SOURCE INFORMATION START
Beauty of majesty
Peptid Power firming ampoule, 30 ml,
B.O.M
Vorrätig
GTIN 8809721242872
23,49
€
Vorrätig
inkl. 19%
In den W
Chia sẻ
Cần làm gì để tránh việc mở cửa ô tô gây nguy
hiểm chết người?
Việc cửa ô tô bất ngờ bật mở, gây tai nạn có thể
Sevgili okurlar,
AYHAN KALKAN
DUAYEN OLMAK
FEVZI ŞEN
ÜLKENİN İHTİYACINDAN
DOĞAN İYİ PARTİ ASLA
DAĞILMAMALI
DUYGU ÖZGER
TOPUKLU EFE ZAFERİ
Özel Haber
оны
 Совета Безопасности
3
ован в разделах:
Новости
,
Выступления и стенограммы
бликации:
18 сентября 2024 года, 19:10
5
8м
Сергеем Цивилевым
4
SOURCE INFORMATION END
SOURCE INFORMATION START
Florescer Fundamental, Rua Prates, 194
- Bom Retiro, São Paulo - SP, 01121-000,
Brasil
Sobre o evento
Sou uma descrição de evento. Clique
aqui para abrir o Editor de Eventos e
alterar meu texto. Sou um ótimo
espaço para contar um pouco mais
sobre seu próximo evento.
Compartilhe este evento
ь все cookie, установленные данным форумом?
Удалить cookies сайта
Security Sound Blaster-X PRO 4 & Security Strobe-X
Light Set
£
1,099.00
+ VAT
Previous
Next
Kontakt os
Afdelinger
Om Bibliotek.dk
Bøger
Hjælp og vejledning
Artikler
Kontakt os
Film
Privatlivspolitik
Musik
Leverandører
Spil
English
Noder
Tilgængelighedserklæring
SOURCE INFORMATION END
### WHAT IS NEEDED
Copy out the listing word for word, from the line with "Florescer Fundamental, Rua Prates, 194" through the line with "Tilgængelighedserklæring", both lines included.

### SOLVED PROBLEM
Florescer Fundamental, Rua Prates, 194
- Bom Retiro, São Paulo - SP, 01121-000,
Brasil
Sobre o evento
Sou uma descrição de evento. Clique
aqui para abrir o Editor de Eventos e
alterar meu texto. Sou um ótimo
espaço para contar um pouco mais
sobre seu próximo evento.
Compartilhe este evento
ь все cookie, установленные данным форумом?
Удалить cookies сайта
Security Sound Blaster-X PRO 4 & Security Strobe-X
Light Set
£
1,099.00
+ VAT
Previous
Next
Kontakt os
Afdelinger
Om Bibliotek.dk
Bøger
Hjælp og vejledning
Artikler
Kontakt os
Film
Privatlivspolitik
Musik
Leverandører
Spil
English
Noder
Tilgængelighedserklæring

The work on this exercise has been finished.